Algorithmic bias is more likely to bring about large-scale negative consequences than human bias, warned Kartik Hosanagar, a professor at the University of Pennsylvania. Many people see algorithms as rational and infallible, and thus fail to address and curb their so-called “bad behavior” quickly enough. As such, “elections are swayed, markets are manipulated, individuals are hurt due to our own attitudes and actions towards algorithms.” Moreover, while a bad judge can affect the lives of thousands of people, a bad algorithm can affect the lives of billions.

In psychology and genetics, human behavior is often attributed to the genes we are born with and our environment influences, which is to say nature and nurture, Hosanagar said. Algorithms are no different. The behaviors of early computer algorithms were fully programmed by their human creators—the influence of “nature.” Modern algorithms learn big chunks of their logic from real-world data— the influence of “nurture.” Many of the biases and much of the unpredictable behavior of modern algorithms are picked up from their training data.

Scientists are now working on improving the fairness of machine learning algorithms, and there is a large body of work to detect and mitigate algorithmic bias, said Christo Wilson, an assistant professor of computer science at Northeastern University. Last year, some American researchers published a comparative study of fairness-enhancing interventions in machine learning. Another approach is to open the “black box” of machine learning systems to interrogate what they have learned and why they make decisions.
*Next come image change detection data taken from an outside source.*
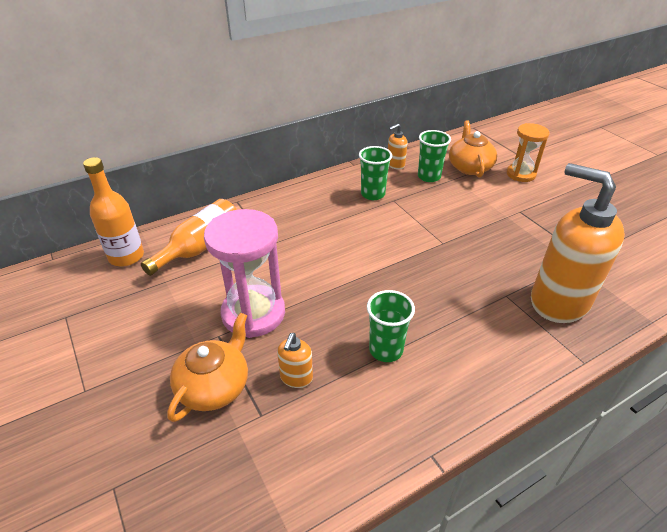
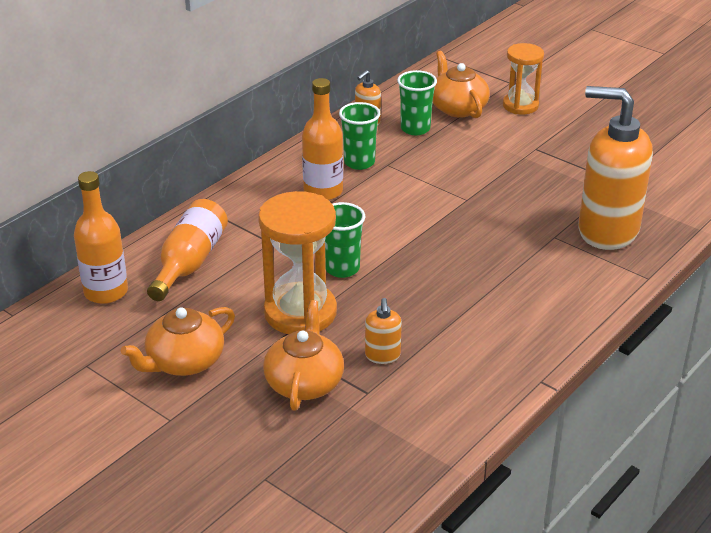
camera: 20 degrees left, 5 degrees down
pink hourglass [204,209,285,338] -> orange hourglass [258,191,337,334]
green cup [367,290,415,362] -> green cup moved to [325,202,365,278]
none -> orange teapot [121,307,235,376]
none -> orange bottle [302,78,343,200]

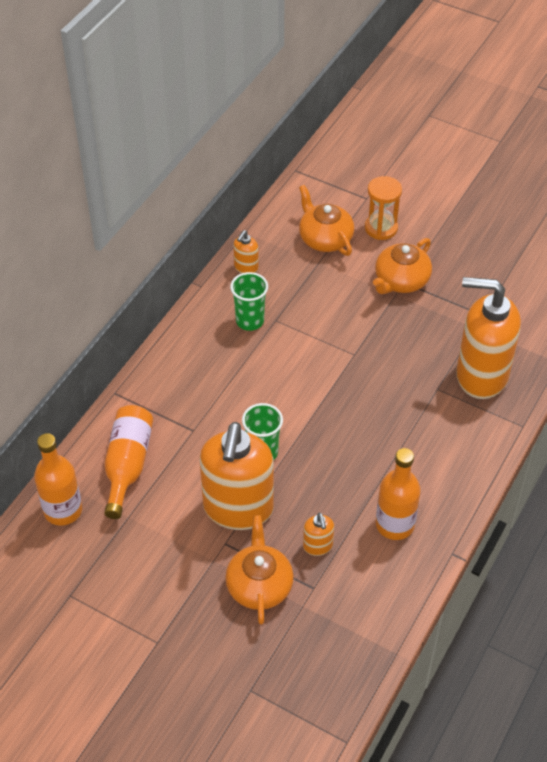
camera: 10 degrees left, 15 degrees up
orange teapot [121,307,235,376] -> orange teapot moved to [373,238,432,294]
orange hourglass [258,191,337,334] -> orange soap dispenser [200,422,274,530]
orange bottle [302,78,343,200] -> orange bottle moved to [376,448,421,540]
green cup [397,70,437,136] -> none

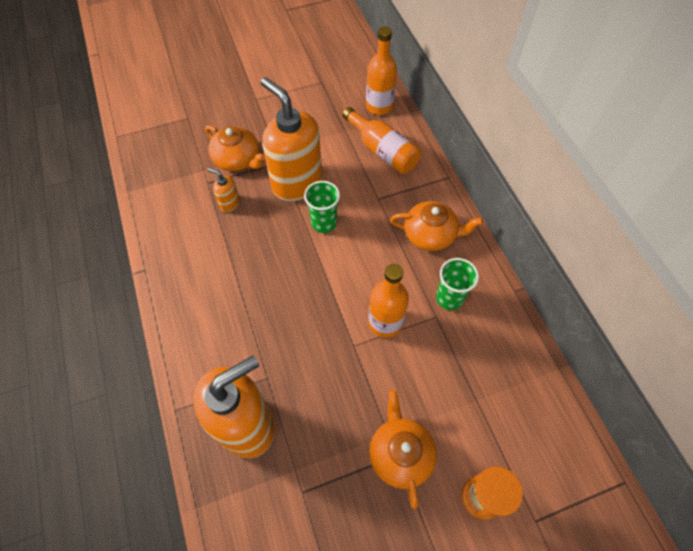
camera: 130 degrees right, 10 degrees up
orange soap dispenser [233,230,259,273] -> none
orange teapot [299,185,354,256] -> orange teapot moved to [390,201,483,251]
orange bottle [376,448,421,540] -> orange bottle moved to [368,264,409,338]

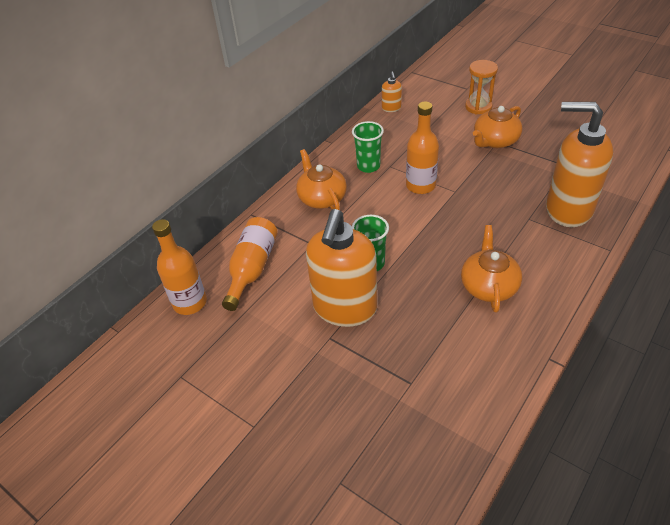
camera: 120 degrees left, 15 degrees down
orange teapot [205,125,265,171] -> orange teapot moved to [461,225,522,313]
orange soap dispenser [207,168,239,212] -> orange soap dispenser moved to [382,71,402,112]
Recent work has demonstrated that it is possible to achieve fairness with no loss in accuracy. Human judgment is important for ensuring the fairness of algorithms, as humans will need to decide what “fairness” means, Wilson said.

Hosanagar proposed two solutions to enhance algorithmic fairness: greater transparency regarding the data and logic behind algorithmic decisions and then formal audits or testing of algorithms that could produce social consequences if widely applied.

An “algorithmic bill of rights” could help regulate algorithm-based decisions, Hosanagar said. It should feature four main pillars: a description of the training data and details as to how that data was collected; an explanation regarding the procedures used by the algorithm to make decisions, expressed in terms simple enough for average people to understand; control over the way algorithms work, which includes a feedback loop between users and the algorithm; and the responsibility to be aware of the unanticipated consequences of automated decision-making.

According to Wilson, an automated decision-making algorithm that is carefully designed and thoroughly audited could potentially be less biased than human beings. Algorithms should be monitored over time to ensure that they continue to perform correctly even as social conditions change. Without preventive measures, algorithms may exacerbate existing human biases.